Currently, tuberculosis (TB) remains a serious public health threat. According to WHO (2019), an estimated 10.0 million people fell ill with TB, and an estimated 1.4 million TB deaths occurred worldwide in 2018 . As known, all factors associated with immune status may have an effect on the development of TB. Until now, several factors, such as HIV infection, undernutrition, diabetes, smoking, alcohol consumption, transplant recipients and malignancy [Reference Zachariah2–Reference Torre-Cisneros8], have been identified in the development of pulmonary tuberculosis (PTB). Similarly, immune-compromised status is also a major factor preceding aspergillosis, and the above-mentioned risk factors are also shared in the development of invasive aspergillosis (IA), such as HIV infection [Reference Wallace9], transplant recipients [Reference Sole10], malignancy [Reference Yan11] and smoking [Reference Ali12], which has been investigated in various studies. On the other hand, pulmonary cavity usually is a result of a previous TB, and these residual cavities become infected with Aspergillus and pulmonary aspergillosis then develops following inhalation of airborne fungal spores [Reference Page13]. This suggests that retreatment TB cases are at a high risk of developing IA.
IA is a common infection in immune-compromised patients.
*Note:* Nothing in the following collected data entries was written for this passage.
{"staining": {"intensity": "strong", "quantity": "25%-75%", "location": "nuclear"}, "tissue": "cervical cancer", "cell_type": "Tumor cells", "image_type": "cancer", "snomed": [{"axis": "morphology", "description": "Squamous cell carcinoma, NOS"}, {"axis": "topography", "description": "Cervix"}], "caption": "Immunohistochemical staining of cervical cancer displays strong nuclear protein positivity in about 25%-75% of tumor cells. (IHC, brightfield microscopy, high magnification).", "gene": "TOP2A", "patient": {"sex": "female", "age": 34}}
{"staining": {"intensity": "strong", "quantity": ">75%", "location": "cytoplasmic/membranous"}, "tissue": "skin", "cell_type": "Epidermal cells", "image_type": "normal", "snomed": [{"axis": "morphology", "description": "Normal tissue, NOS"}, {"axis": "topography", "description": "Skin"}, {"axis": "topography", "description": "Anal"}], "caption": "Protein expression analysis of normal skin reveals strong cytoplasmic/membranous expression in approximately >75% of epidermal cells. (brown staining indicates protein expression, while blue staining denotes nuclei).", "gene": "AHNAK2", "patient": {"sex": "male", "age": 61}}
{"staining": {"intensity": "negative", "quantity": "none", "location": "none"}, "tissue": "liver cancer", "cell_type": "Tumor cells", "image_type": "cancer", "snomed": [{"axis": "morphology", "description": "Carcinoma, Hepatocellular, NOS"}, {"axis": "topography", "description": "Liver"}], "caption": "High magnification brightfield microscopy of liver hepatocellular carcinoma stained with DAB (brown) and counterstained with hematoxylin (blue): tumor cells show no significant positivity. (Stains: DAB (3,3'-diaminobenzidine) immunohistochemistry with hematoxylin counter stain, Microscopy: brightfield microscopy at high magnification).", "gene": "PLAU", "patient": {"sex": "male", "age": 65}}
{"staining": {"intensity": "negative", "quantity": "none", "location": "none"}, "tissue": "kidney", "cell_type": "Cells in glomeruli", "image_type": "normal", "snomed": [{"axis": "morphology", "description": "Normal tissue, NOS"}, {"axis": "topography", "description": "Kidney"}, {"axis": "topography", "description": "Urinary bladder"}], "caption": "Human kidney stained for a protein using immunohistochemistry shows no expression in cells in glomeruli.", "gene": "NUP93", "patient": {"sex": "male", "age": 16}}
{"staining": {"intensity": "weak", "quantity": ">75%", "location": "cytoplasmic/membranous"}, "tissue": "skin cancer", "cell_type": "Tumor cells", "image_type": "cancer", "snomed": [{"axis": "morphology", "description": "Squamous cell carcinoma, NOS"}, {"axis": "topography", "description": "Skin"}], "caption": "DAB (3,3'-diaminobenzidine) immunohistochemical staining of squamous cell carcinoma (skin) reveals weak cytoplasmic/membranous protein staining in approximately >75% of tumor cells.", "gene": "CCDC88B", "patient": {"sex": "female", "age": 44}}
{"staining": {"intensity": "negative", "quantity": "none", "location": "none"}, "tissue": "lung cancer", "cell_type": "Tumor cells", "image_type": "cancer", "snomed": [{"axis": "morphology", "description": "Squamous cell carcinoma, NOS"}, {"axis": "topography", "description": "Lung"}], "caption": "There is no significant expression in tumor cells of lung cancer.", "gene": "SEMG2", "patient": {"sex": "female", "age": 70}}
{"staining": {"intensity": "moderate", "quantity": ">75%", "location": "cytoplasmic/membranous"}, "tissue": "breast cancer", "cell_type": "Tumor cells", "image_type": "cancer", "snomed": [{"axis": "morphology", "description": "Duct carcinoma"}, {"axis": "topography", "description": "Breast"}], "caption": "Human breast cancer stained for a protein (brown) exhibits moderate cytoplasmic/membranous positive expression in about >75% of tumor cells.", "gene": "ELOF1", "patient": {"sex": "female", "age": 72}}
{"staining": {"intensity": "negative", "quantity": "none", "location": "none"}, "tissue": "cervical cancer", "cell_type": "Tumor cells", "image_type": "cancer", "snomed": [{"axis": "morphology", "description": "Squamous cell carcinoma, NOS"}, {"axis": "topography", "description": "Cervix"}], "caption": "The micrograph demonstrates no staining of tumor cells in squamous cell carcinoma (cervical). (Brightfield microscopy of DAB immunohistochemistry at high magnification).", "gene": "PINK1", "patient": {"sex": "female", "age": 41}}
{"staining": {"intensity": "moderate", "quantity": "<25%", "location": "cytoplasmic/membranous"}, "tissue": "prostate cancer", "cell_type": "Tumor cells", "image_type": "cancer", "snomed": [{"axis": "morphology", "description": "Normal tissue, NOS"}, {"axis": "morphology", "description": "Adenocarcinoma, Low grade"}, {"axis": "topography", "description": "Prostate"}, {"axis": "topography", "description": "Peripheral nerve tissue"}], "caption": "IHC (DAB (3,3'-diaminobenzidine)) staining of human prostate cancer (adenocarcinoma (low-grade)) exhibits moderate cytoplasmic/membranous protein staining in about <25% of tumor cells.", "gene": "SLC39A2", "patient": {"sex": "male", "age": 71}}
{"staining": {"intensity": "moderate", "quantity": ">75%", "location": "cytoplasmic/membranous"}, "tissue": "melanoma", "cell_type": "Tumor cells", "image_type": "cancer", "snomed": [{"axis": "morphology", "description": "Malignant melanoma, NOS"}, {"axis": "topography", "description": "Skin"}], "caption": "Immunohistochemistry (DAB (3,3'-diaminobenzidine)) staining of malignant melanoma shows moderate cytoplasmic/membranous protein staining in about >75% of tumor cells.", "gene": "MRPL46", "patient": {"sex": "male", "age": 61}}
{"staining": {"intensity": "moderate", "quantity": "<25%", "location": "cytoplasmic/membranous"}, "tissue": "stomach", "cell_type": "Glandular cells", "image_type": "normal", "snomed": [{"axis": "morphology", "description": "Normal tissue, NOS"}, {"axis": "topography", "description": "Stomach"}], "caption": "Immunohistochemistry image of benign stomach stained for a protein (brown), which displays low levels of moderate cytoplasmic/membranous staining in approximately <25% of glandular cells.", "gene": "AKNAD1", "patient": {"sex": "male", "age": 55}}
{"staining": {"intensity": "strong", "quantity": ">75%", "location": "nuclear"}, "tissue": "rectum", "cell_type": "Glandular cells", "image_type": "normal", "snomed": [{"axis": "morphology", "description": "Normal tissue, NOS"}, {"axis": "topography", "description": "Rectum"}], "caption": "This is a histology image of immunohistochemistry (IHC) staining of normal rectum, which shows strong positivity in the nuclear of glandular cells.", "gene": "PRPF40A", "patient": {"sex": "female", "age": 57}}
Despite advances in therapy, IA remains a serious and fatal opportunistic infection. The prevalence of aspergillosis complicating TB has been reported in several studies from different countries, and the results demonstrated that the prevalence varied widely, and was up to 25% in active TB cases [Reference Hedayati14–Reference Chu18]. Additionally, in a recent meta-analysis, a pooled rate of Aspergillus coinfection among patients with pulmonary TB was reported at 15.4% (95% CI 11.4–20.5) in Asia and Africa [Reference Hosseini19]. This variance may be explained by the difference in the diagnostic criteria and geographical distribution of IA. However, in China, the prevalence of IA in patients with suspected PTB remains unclear. Hence, in this retrospective study, we aimed to evaluate the prevalence of IA in suspected PTB.
Materials and methods
The study protocol was approved by the ethical committee of the Shandong Provincial Chest Hospital (SPCH). Written informed consent was waived by the ethical committee of SPCH because of the retrospective study design and an absence of personal information. The investigations were carried out in accordance with the Declaration of Helsinki.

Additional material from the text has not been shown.